*** Material for this exercise ***
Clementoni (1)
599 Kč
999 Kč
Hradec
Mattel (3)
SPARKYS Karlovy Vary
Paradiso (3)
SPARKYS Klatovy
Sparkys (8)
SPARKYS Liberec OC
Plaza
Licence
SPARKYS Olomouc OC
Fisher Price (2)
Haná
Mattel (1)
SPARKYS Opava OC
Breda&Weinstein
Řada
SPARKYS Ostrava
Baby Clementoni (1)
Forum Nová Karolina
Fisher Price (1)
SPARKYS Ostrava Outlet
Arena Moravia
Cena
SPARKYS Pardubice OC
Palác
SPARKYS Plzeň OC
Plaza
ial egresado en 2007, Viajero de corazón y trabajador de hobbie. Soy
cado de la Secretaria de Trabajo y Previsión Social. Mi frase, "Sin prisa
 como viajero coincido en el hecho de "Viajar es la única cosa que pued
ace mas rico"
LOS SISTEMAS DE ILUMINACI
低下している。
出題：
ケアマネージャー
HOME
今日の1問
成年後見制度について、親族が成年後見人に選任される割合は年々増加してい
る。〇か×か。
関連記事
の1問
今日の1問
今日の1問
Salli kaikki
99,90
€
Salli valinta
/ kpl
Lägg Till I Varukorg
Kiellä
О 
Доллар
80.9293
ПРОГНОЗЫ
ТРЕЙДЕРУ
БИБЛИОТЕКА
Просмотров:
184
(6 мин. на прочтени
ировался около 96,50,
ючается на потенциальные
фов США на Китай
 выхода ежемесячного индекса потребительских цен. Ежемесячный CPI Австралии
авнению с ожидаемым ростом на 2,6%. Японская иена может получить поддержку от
*** End of Material for this exercise ***
*** Material for this exercise ***
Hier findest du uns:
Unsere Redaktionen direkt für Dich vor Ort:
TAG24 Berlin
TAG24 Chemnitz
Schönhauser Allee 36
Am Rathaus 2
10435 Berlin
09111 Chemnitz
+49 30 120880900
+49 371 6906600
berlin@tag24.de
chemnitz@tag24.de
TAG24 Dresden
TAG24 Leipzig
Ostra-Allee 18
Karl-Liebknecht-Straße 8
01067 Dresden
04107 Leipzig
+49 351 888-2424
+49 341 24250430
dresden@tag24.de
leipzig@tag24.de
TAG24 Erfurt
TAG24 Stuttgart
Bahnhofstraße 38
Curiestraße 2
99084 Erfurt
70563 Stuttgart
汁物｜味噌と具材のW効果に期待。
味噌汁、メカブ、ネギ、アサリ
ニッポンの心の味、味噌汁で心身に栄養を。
*** End of Material for this exercise ***
*** Material for this exercise ***
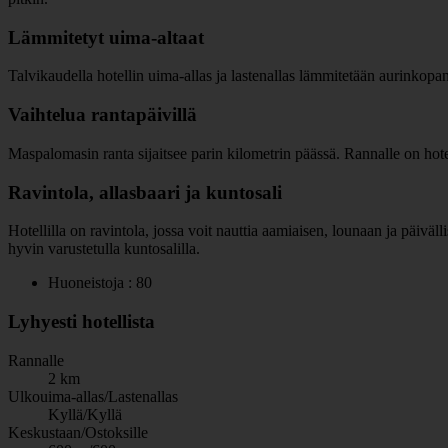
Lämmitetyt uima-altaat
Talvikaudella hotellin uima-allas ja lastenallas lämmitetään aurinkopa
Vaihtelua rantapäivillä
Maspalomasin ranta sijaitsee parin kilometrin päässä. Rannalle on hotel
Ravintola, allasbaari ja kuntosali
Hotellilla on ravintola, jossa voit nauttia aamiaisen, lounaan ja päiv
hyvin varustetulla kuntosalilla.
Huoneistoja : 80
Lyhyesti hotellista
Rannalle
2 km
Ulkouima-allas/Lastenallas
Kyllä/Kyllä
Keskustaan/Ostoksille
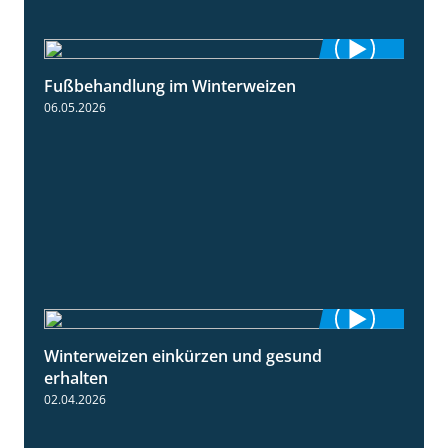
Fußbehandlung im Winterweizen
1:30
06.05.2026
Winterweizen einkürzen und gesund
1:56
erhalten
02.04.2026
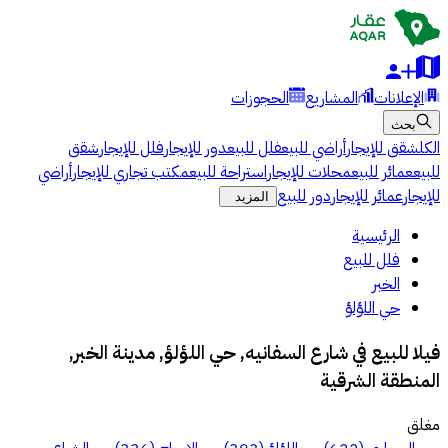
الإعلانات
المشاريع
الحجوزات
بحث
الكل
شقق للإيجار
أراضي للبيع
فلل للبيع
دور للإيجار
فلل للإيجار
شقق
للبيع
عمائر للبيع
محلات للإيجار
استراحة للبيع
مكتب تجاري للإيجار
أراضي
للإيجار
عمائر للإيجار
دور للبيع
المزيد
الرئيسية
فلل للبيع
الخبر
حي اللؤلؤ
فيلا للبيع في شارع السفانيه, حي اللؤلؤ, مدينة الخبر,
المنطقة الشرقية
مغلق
*** End of Material for this exercise ***
Provide only the number of lines in the entries that hold the word "Ostrava".

2